Enclosure, Glentaneatnagh, Co. Cork
Co. Cork |
Enclosures
On the western bank of the Ownagluggin River in County Cork, a low mound sits in rough ground, its outline easy to mistake for a natural rise in the earth.
It is not. The subrectangular raised area, measuring roughly twelve metres on its longer axis and eight and a half on its shorter, is the remains of a small enclosure defined by an earthen bank, the kind of enclosure that appears throughout Ireland in various forms and periods, used historically for purposes ranging from settlement and livestock management to ritual activity. What makes this particular example quietly notable is the way its bank behaves: on the south-east side, the face that looks towards the river, the outer wall of the bank climbs to 1.2 metres, considerably higher than anywhere else along its circuit, as though it was deliberately built up to present a more pronounced face to the water.
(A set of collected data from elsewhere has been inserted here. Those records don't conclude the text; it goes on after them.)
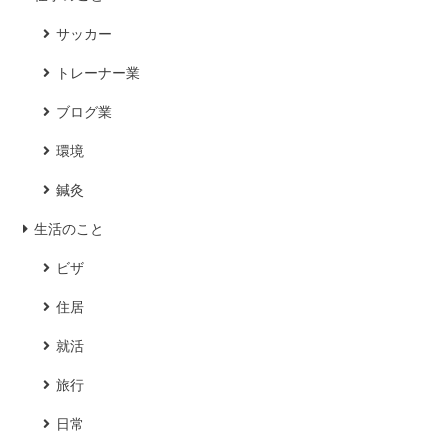
サッカー
トレーナー業
ブログ業
環境
鍼灸
生活のこと
ビザ
住居
就活
旅行
日常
A stone-faced scarp extends roughly ten metres to the north-east from the enclosure's north-east end, and the 1842 Ordnance Survey six-inch map, one of the earliest systematic cartographic surveys of Irish townlands, shows this feature continuing as a field boundary running parallel to the river for around a hundred metres before meeting a perpendicular field system. That the enclosure was already being absorbed into an agricultural landscape by the mid-nineteenth century tells us something about how ancient features tend to survive in Ireland: not through deliberate preservation but through gradual incorporation, their original purpose forgotten while their physical form goes on serving some newer, more mundane function. By the time the site was recorded, cattle grazing had worn down much of the bank, and furze had begun to reclaim the rest.